Na fila as pessoas ficam impacientes, o clima se torna hostil e não há gentileza nem troca. Aquele bom-dia sem olho no olho que não é bom nem para quem dá nem para quem ouve. Não ouvimos o outro. Não olhamos o outro. Andamos
solitários, massificados e reduzidos a quase nada. Os sorrisos tornaram-se obrigações de cordialidade. Sorrisos de quem não quer sorrir.

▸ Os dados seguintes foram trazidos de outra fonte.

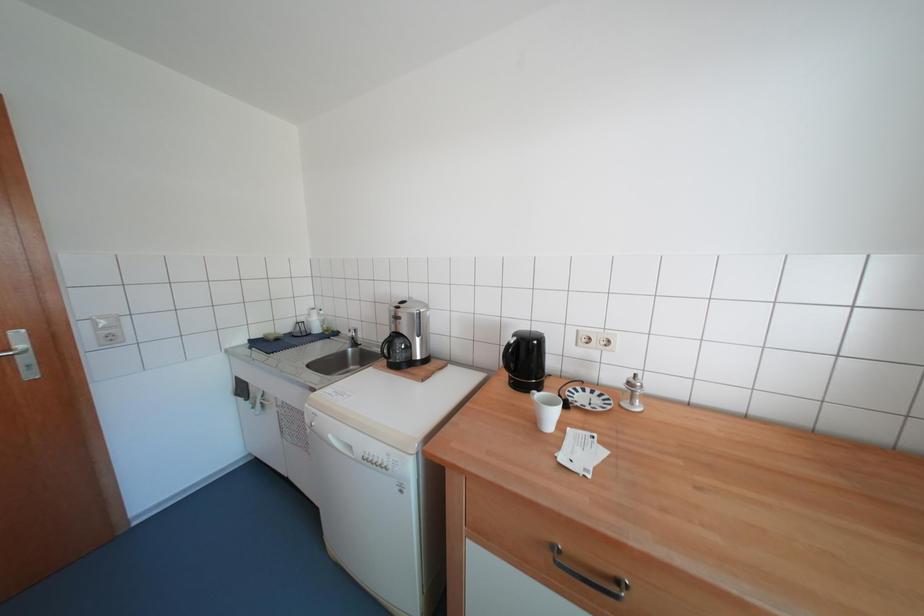
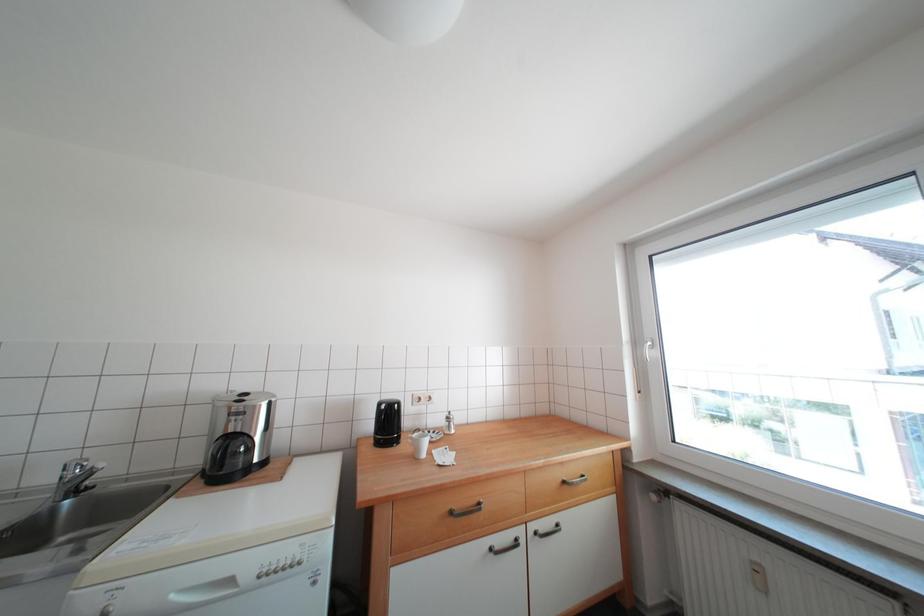
Based on the continuous images, in which direction is the camera rotating?

The camera's rotation is toward right-up.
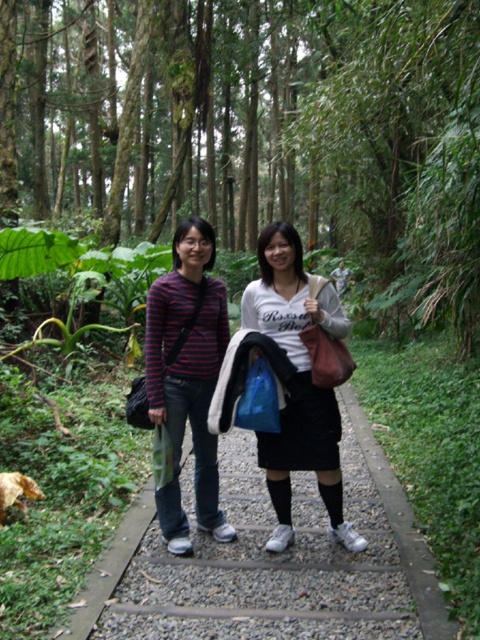
Does striped cotton shirt at center have a smaller size compared to white matte skirt at center?

Indeed, striped cotton shirt at center has a smaller size compared to white matte skirt at center.

Is point (188, 545) farther from viewer compared to point (299, 349)?

Yes, point (188, 545) is farther from viewer.

This screenshot has height=640, width=480. I want to click on striped cotton shirt at center, so click(x=188, y=378).

Who is taller, green leafy tree at center or striped cotton shirt at center?

With more height is green leafy tree at center.

Does green leafy tree at center appear over striped cotton shirt at center?

Indeed, green leafy tree at center is positioned over striped cotton shirt at center.

Is point (264, 22) closer to viewer compared to point (183, 550)?

No.

This screenshot has height=640, width=480. What are the coordinates of `green leafy tree at center` in the screenshot? It's located at (254, 132).

Which is more to the left, green leafy tree at center or white matte skirt at center?

green leafy tree at center is more to the left.

Between point (343, 1) and point (277, 540), which one is positioned behind?

The point (343, 1) is more distant.

Describe the element at coordinates (254, 132) in the screenshot. I see `green leafy tree at center` at that location.

You are a GUI agent. You are given a task and a screenshot of the screen. Output one action in this format:
    pyautogui.click(x=<x>, y=<y>)
    Task: Click on the green leafy tree at center
    
    Given the screenshot: What is the action you would take?
    pyautogui.click(x=254, y=132)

A doença da modernidade e que atinge milhões é a “crise da impaciência adquirida”. Pés inquietos, unhas roídas e dedos nervosos nos joguinhos de celular. Doença triste, silenciosa, mata sem que se perceba. E mata não somente
o doente, mas também o alvo no momento da sua crise. A crise ocorre no trânsito, na fila do cinema, no aeroporto e é altamente contagiosa nos grandes centros. A epidemia se alastra por São Paulo. O órgão de defesa civil deveria interditar
a cidade.

Buda já dizia que paciência é uma das mais altas virtudes, uma dica velha que se faz urgente para essa epidemia queacomete a população mundial.

Esquecemos que a experiência sagrada da vida se faz a cada instante, como diz genialmente Leonardo Boff: “A experiência do mistério não se dá apenas no êxtase, mas também, cotidianamente, na experiência de respeito diante da
realidade e da vida. A mística não é o privilégio de alguns bem-aventurados, mas de uma dimensão da vida humana à qual todos têm acesso”.

Como perceber o sagrado se estamos tão envolvidos com pequenas coisas do cotidiano que nos aprisionam? É na simplicidade que nos encontramos e podemos partilhar a plenitude do Universo.

Talvez pratiquemos unicamente para sermos humanos no significado mais profundo que esta palavra pode ter. Talvez, para curar a complexidade e ser simples. Talvez, para esculpirna argila da vida obras de amor, de paz, de generosidade e de tolerância. Talvez, para que possamos olhar nos olhos.
Talvez, para que o sorriso seja de franqueza. Talvez, para nos libertar do vago sentido. Talvez, para dar sabor mais agradável à vida, como bolo feito em casa. Ou quem sabe, para comungarmos o ideal de um mundo mais justo. Talvez, para
que nossos encontros engrandeçam a nossa jornada.